THE 2016 Olympic Games in Rio de Janeiro might look far away but in sport, time moves fast. In sporting language, the global sports festival is just around the corner. But what are we doing about it?
Inside Sport with Michael Kariati
Kirsty Coventry, who made the world sit up and take notice at the 2004 and 2008 Olympic Games, will be 33 years old in Rio. History dictates that swimmers are normally at their best at a younger age, and now at 31, the road ahead might not be as it was in the past.
Coventry has won seven of the eight medals Zimbabwe has won since admission to the Olympic Games in 1980 with the other coming from the hockey team at the 1980 Games in Moscow (gold).
This could simply be taken to imply that in the country’s 34 years of participation at the Olympic Games, Zimbabwe has produced only one athlete of note. That is not a good record for a country of 15 million people.

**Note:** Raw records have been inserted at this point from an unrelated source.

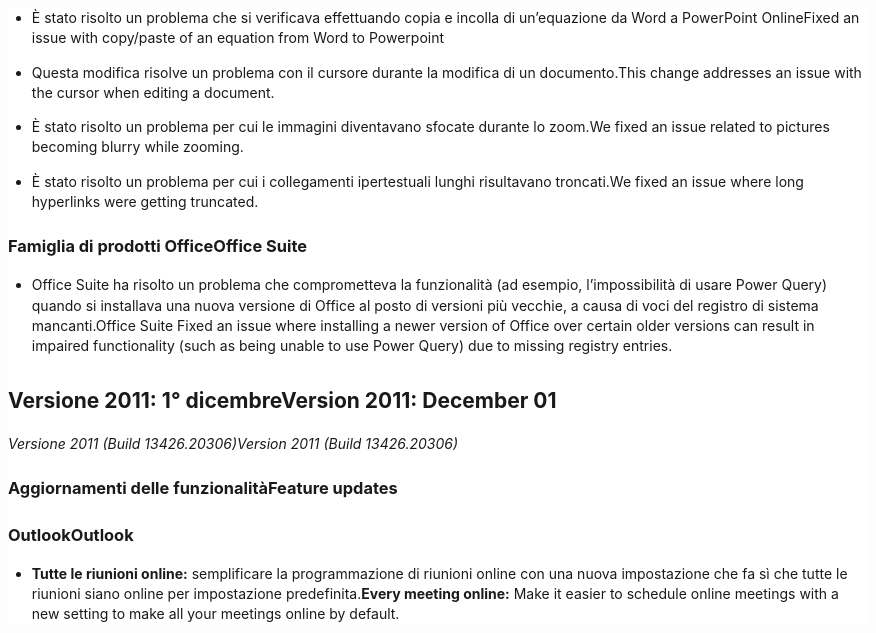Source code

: 
- <span data-ttu-id="a9bc5-424">È stato risolto un problema che si verificava effettuando copia e incolla di un’equazione da Word a PowerPoint Online</span><span class="sxs-lookup"><span data-stu-id="a9bc5-424">Fixed an issue with copy/paste of an equation from Word to Powerpoint</span></span>


- <span data-ttu-id="a9bc5-425">Questa modifica risolve un problema con il cursore durante la modifica di un documento.</span><span class="sxs-lookup"><span data-stu-id="a9bc5-425">This change addresses an issue with the cursor when editing a document.</span></span>


- <span data-ttu-id="a9bc5-426">È stato risolto un problema per cui le immagini diventavano sfocate durante lo zoom.</span><span class="sxs-lookup"><span data-stu-id="a9bc5-426">We fixed an issue related to pictures becoming blurry while zooming.</span></span>


- <span data-ttu-id="a9bc5-427">È stato risolto un problema per cui i collegamenti ipertestuali lunghi risultavano troncati.</span><span class="sxs-lookup"><span data-stu-id="a9bc5-427">We fixed an issue where long hyperlinks were getting truncated.</span></span>


### <a name="office-suite"></a><span data-ttu-id="a9bc5-428">Famiglia di prodotti Office</span><span class="sxs-lookup"><span data-stu-id="a9bc5-428">Office Suite</span></span>

- <span data-ttu-id="a9bc5-429">Office Suite ha risolto un problema che comprometteva la funzionalità (ad esempio, l’impossibilità di usare Power Query) quando si installava una nuova versione di Office al posto di versioni più vecchie, a causa di voci del registro di sistema mancanti.</span><span class="sxs-lookup"><span data-stu-id="a9bc5-429">Office Suite Fixed an issue where installing a newer version of Office over certain older versions can result in impaired functionality (such as being unable to use Power Query) due to missing registry entries.</span></span>



[//]: # (DO NOT REMOVE BUGDETAILS CONTENT END)

## <a name="version-2011-december-01"></a><span data-ttu-id="a9bc5-431">Versione 2011: 1° dicembre</span><span class="sxs-lookup"><span data-stu-id="a9bc5-431">Version 2011: December 01</span></span>
<span data-ttu-id="a9bc5-432">*Versione 2011 (Build 13426.20306)*</span><span class="sxs-lookup"><span data-stu-id="a9bc5-432">*Version 2011 (Build 13426.20306)*</span></span>

[//]: # (DO NOT REMOVE FEATUREDETAILS CONTENT START)

### <a name="feature-updates"></a><span data-ttu-id="a9bc5-434">Aggiornamenti delle funzionalità</span><span class="sxs-lookup"><span data-stu-id="a9bc5-434">Feature updates</span></span>
### <a name="outlook"></a><span data-ttu-id="a9bc5-435">Outlook</span><span class="sxs-lookup"><span data-stu-id="a9bc5-435">Outlook</span></span>

- <span data-ttu-id="a9bc5-436">**Tutte le riunioni online:** semplificare la programmazione di riunioni online con una nuova impostazione che fa sì che tutte le riunioni siano online per impostazione predefinita.</span><span class="sxs-lookup"><span data-stu-id="a9bc5-436">**Every meeting online:** Make it easier to schedule online meetings with a new setting to make all your meetings online by default.</span></span>


[//]: # (NON RIMUOVERE)
[//]: # (DO NOT REMOVE FEATUREDETAILS CONTENT END)
[//]: # (DO NOT REMOVE BUGDETAILS CONTENT START)
[//]: # (DO NOT REMOVE FEATUREDETAILS CONTENT END)
[//]: # (DO NOT REMOVE BUGDETAILS CONTENT START)
[//]: # (DO NOT REMOVE BUGDETAILS CONTENT START)
[//]: # (DO NOT REMOVE BUGDETAILS CONTENT START)
[//]: # (DO NOT REMOVE FEATUREDETAILS CONTENT END)
[//]: # (DO NOT REMOVE BUGDETAILS CONTENT START)
[//]: # (DO NOT REMOVE FEATUREDETAILS CONTENT END)
[//]: # (DO NOT REMOVE FEATUREDETAILS CONTENT END)
[//]: # (DO NOT REMOVE BUGDETAILS CONTENT START)
[//]: # (DO NOT REMOVE FEATUREDETAILS CONTENT END)
[//]: # (DO NOT REMOVE BUGDETAILS CONTENT START)
[//]: # (DO NOT REMOVE FEATUREDETAILS CONTENT END)
[//]: # (DO NOT REMOVE BUGDETAILS CONTENT START)
[//]: # (DO NOT REMOVE FEATUREDETAILS CONTENT END)
[//]: # (DO NOT REMOVE BUGDETAILS CONTENT START)
[//]: # (DO NOT REMOVE FEATUREDETAILS CONTENT END)
[//]: # (DO NOT REMOVE BUGDETAILS CONTENT START)
[//]: # (DO NOT REMOVE FEATUREDETAILS CONTENT END)
[//]: # (DO NOT REMOVE BUGDETAILS CONTENT START)
[//]: # (DO NOT REMOVE FEATUREDETAILS CONTENT END)
[//]: # (DO NOT REMOVE BUGDETAILS CONTENT START)
[//]: # (DO NOT REMOVE BUGDETAILS CONTENT START)
[//]: # (DO NOT REMOVE FEATUREDETAILS CONTENT END)
[//]: # (DO NOT REMOVE BUGDETAILS CONTENT START)
[//]: # (DO NOT REMOVE FEATUREDETAILS CONTENT END)
[//]: # (DO NOT REMOVE BUGDETAILS CONTENT START)
[//]: # (DO NOT REMOVE FEATUREDETAILS CONTENT END)
[//]: # (DO NOT REMOVE BUGDETAILS CONTENT START)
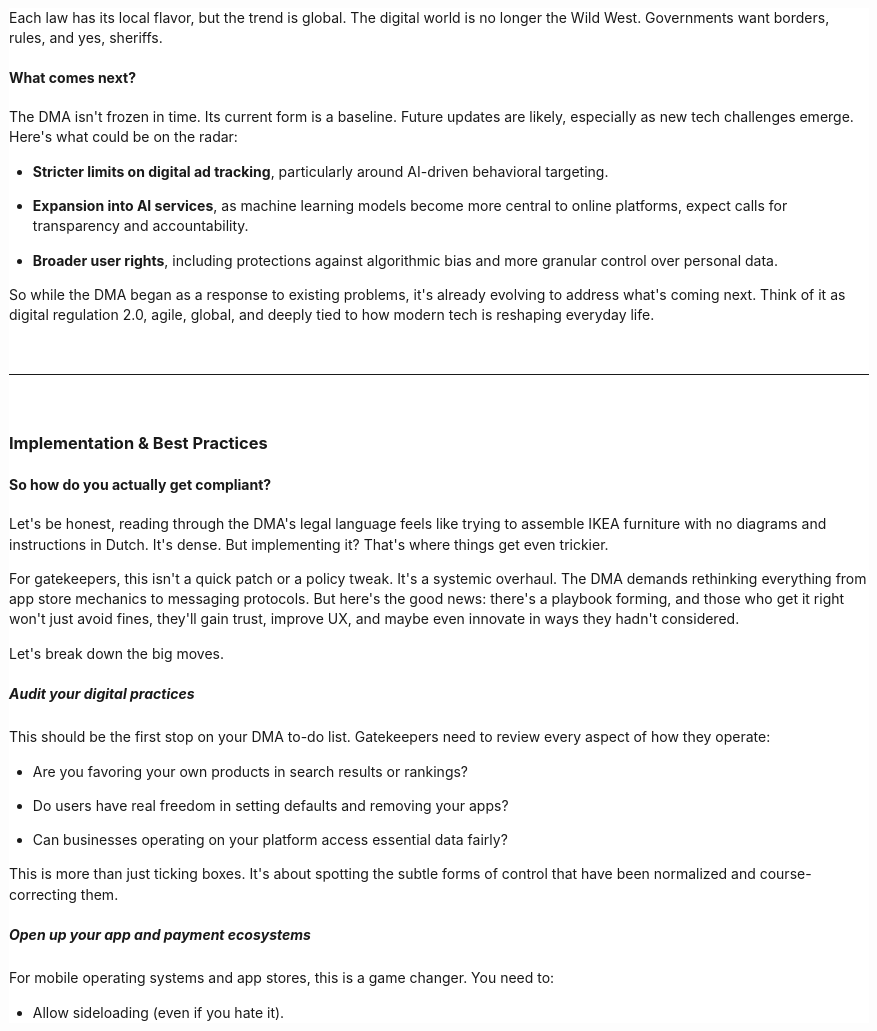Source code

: Each law has its local flavor, but the trend is global. The digital world is no longer the Wild West. Governments want borders, rules, and yes, sheriffs.

#### What comes next?

The DMA isn't frozen in time. Its current form is a baseline. Future updates are likely, especially as new tech challenges emerge. Here's what could be on the radar:

-   **Stricter limits on digital ad tracking**, particularly around AI-driven behavioral targeting.

-   **Expansion into AI services**, as machine learning models become more central to online platforms, expect calls for transparency and accountability.

-   **Broader user rights**, including protections against algorithmic bias and more granular control over personal data.

So while the DMA began as a response to existing problems, it's already evolving to address what's coming next. Think of it as digital regulation 2.0, agile, global, and deeply tied to how modern tech is reshaping everyday life.

&nbsp;
* * * * *
&nbsp;

### Implementation & Best Practices

#### So how do you actually get compliant?

Let's be honest, reading through the DMA's legal language feels like trying to assemble IKEA furniture with no diagrams and instructions in Dutch. It's dense. But implementing it? That's where things get even trickier.

For gatekeepers, this isn't a quick patch or a policy tweak. It's a systemic overhaul. The DMA demands rethinking everything from app store mechanics to messaging protocols. But here's the good news: there's a playbook forming, and those who get it right won't just avoid fines, they'll gain trust, improve UX, and maybe even innovate in ways they hadn't considered.

Let's break down the big moves.

##### Audit your digital practices

This should be the first stop on your DMA to-do list. Gatekeepers need to review every aspect of how they operate:

-   Are you favoring your own products in search results or rankings?

-   Do users have real freedom in setting defaults and removing your apps?

-   Can businesses operating on your platform access essential data fairly?

This is more than just ticking boxes. It's about spotting the subtle forms of control that have been normalized and course-correcting them.

##### Open up your app and payment ecosystems

For mobile operating systems and app stores, this is a game changer. You need to:

-   Allow sideloading (even if you hate it).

Truly Coventry has played her part. Seven medals — two gold, four silver and a bronze — spread over two Olympic Games, is no mean achievement. She has set an example for others to follow.
But have we done enough to create or build other athletes of Coventry’s stature? What have we done to ensure that the baton of success is passed on to the next generation?
Whatever the situation is now, the objectives of the journey to the Olympic Games will not change.
We need medals, and nothing else. Excuses will not be entertained.
That will require abandoning the old system of waiting until only a few months or weeks remain before an international tournament or competition to begin serious preparations.
The Zimbabwe Olympic Committee should not wait until 2016 or mid-2015 to select their team.
Word has been spreading about who might be going, but it is still all just hearsay.
The athletes earmarked for the 2016 Games have to be identified right now and given the time to go for specialised training and high level coaching. It is not too early to embark on the road to Rio de Janeiro.
The “we have seen it all” kind of arrogance has no place in this journey.
That aside; one of the most notable decisions the Premier Soccer League has made since the league’s introduction by Morrison Sifelani and Chris Sibanda in 1993 was making it mandatory for all clubs in the 16-team assembly to register five players that are 20 years or below for each season.
It was and remains a noble idea that is meant to stimulate development at junior level in clubs, and to also bring exciting new talent into the PSL. But whether this is bringing the required results is something else as registration alone does not mean giving the players the chance to shine.
It is no secret that Zimbabwean football is resistant to change to the extent that instead of bringing in new talent on board, the clubs are busy recycling the same old players.
Those rejected by one club, find a new home at another PSL club.
Even James “Van Damme” Matola who has returned from South Africa — at the age of 36 — has realised this. He feels he can still play in the Castle Lager Premiership, and even went for trials at Mutare based side Buffaloes.
The five registered junior players have found themselves being victims of this resistance to change. Most of them have been left in the wilderness, spending time either on the substitutes bench or on the stands as the coaches prefer the same old guard.
This, in other words, means the youngsters’ talent is being wasted and not developed.
There are however a few junior players who have been accorded playing time; for example Dynamos’ goalkeeper Tatenda Mukuruva, although the youngster has only seen game time when the 1998 CAF Champions League finalists are in a goalkeeping crisis.
If the PSL were really serious about this junior development programme, they should have made it mandatory for each club to field at least two of the junior players in every game. Perhaps that way, potential talent would not go to waste.
If that is not possible, then why not remove the regulation for the registration because it is serving no purpose.